/ 124. Bölüm /

6.1K 280 57
                                    

Selam Canlar.

Nasılsınız?

Yarın sınava girecekler varsa başarılar dilerim. Her şey gönlüüzce olsun. <3

Keyifli Okumalar! :)

°Zeynep°  

Akşama doğru ancak çıkabildiğimiz hastaneden sonra içimiz tam anlamıyla rahat etsin diye daha önceden geldiğim, artık kalıcı olarak doktorum diyebileceğim Mısra Hanım'a da uğramıştık. O da diğer jinekologla hemen hemen aynı şeyleri söylemişti. Ve bebeğimi ultrasonla kontrol ederken bir de fotoğrafını vermişti. Bu ayın geçebileceğini de belirtmişti. Zaten yine vaktinde gelmemiştik ve balayına gidersek de bir süre gelemezdik. 

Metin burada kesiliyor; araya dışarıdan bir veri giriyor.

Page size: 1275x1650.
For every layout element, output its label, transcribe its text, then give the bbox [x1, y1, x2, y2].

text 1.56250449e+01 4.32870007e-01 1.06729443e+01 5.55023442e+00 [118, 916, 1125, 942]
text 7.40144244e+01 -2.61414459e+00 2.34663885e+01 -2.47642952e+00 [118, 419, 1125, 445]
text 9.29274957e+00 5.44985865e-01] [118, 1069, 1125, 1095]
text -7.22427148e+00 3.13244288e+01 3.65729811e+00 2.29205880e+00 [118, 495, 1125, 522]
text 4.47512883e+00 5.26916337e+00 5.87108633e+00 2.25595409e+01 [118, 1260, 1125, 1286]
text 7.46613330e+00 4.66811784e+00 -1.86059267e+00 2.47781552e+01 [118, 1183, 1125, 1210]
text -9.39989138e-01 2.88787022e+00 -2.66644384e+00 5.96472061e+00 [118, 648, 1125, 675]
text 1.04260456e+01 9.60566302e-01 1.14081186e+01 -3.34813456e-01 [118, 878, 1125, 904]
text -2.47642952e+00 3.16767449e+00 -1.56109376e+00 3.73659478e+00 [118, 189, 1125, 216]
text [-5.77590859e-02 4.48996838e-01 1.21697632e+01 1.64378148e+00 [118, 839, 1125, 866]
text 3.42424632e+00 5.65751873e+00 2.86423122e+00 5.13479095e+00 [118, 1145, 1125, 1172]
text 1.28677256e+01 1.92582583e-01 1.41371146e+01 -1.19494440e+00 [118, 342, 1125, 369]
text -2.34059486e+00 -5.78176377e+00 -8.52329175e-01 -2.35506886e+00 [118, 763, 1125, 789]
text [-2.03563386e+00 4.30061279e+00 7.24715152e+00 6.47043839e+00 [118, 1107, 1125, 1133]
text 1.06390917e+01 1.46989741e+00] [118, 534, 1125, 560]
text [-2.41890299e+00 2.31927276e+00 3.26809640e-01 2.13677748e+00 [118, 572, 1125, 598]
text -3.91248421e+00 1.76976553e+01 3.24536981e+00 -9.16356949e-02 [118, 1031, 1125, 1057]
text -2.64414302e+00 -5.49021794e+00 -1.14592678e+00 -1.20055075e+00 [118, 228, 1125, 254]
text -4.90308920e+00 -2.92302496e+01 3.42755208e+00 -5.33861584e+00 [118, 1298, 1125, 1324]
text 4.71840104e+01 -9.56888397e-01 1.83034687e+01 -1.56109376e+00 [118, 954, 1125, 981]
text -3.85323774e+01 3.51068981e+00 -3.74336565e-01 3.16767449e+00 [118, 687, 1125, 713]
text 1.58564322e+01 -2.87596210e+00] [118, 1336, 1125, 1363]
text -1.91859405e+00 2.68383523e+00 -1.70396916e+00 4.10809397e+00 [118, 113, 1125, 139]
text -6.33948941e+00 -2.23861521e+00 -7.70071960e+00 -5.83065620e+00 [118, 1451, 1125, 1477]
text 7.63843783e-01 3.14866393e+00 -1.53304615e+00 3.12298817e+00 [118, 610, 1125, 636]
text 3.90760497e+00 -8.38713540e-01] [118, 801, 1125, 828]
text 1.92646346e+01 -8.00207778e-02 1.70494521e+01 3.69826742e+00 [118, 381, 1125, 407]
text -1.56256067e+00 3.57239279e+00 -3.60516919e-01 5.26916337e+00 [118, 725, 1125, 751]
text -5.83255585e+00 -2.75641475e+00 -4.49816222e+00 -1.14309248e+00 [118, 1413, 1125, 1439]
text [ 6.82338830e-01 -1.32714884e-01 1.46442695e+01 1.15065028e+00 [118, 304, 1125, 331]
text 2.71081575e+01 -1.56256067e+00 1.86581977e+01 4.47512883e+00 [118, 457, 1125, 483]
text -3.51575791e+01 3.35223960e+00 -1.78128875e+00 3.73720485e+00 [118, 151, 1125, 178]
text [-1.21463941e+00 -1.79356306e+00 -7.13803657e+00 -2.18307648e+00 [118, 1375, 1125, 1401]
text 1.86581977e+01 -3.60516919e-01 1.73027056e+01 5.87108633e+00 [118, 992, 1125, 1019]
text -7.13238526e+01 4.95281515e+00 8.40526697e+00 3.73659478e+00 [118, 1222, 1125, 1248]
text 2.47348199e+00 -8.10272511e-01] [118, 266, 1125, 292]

Sonunda evin yolunu bulduğumda rahat bir nefes verdim. İki doktordan da aldığım listelere biraz da olsa uymayı düşünüyordum.

Zaten Mısra Hanım da bu aralar bulantıların artacağını, aşermelerin ve bir takım şeylerin de nüksedeceğini söylemişti.

Arabadan inerken, Kerem belimden destek oldu, bende yavaşça eve yürüdüm. 

"Hasta olmasak kibarlık yapacağın da yok!"

"Sesini kes de biraz önce toparlanmaya bak o zaman."

Kapıyı açınca eve girdik. Üzerime sinen hastane kokusunu atmak için duş alacaktım ve Kerem de bilir gibi benimle birlikte merdivenlere yürüdü.

Hastanede bizimkilerin şamatasından çok da rahat uyuyamamıştım. Zaten onları da gereksiz yere telaşlandırdığım için üzülmüştüm. Kimse nasıl tepki vereceğini de bilememişti. Sonuçta bugüne kadar yüz çocuk bakıp büyütmemiştik. Doğurmamıştık.

Ama hepsinin de korktuğunu gözlerinde görebilmiştim. Bizim olduğu kadar onların da sahiplendikleri bir bebekti, yavrumuz.

"Midem bulanıyor."

"Neden?"

"Serumdan galiba."

"Ne yapmalıyız?"

Başımı Kerem'in omzuna dayadım. 

"Bilmem."

Sonunda odaya girdiğimizde de ona gülümseyip banyoya yürüdüm.

"Bayılacak gibisin. Ben de geleyim?"

"Hayır. Gerek yok."

"Sana sormadım."

"Sordun."

"Evet sordum. Ama sonra vazgeçtim. Geleceğim."

Üzerime gelmeye çalışsa da onu durdurdum.

"Hayır."

"Evet."

Onu dinletemeyeceğimi anladığımda, sonunda ikimiz banyoya girdik. Şahsen ayakta uyuyacak kadar yorgundum ve inkâr etsem de kolumu kaldıracak mecalim kalmamıştı. Hastaneler insanı ciddi anlamda yoruyordu. Fizikselden öte, ruhsal bir yorgunluktu bu.

Kısa süre içinde bana ılık bir duş aldırdı. Havlumu giydirip beni odaya soktuktan sonra kendisi de bir duş alacağını söyleyerek yanımdan ayrılmıştı.

Çarçabuk giyindim. Üzerime bir tişört altıma da normal kalınlıkta bir tayt giymiştim. Normalde bu kadar giyinmiyordum ama yumurta, bebeğim,  göte gelince işler nasıl da değişiyordu!

Saçlarımı da havluyla sardım. Kendimi yatağa attıktan sonra da kedi gibi kıvrıldım. Ama daha tam uykuya dalamadan birkaç homurtuyla Kerem beni hafif doğrulttu.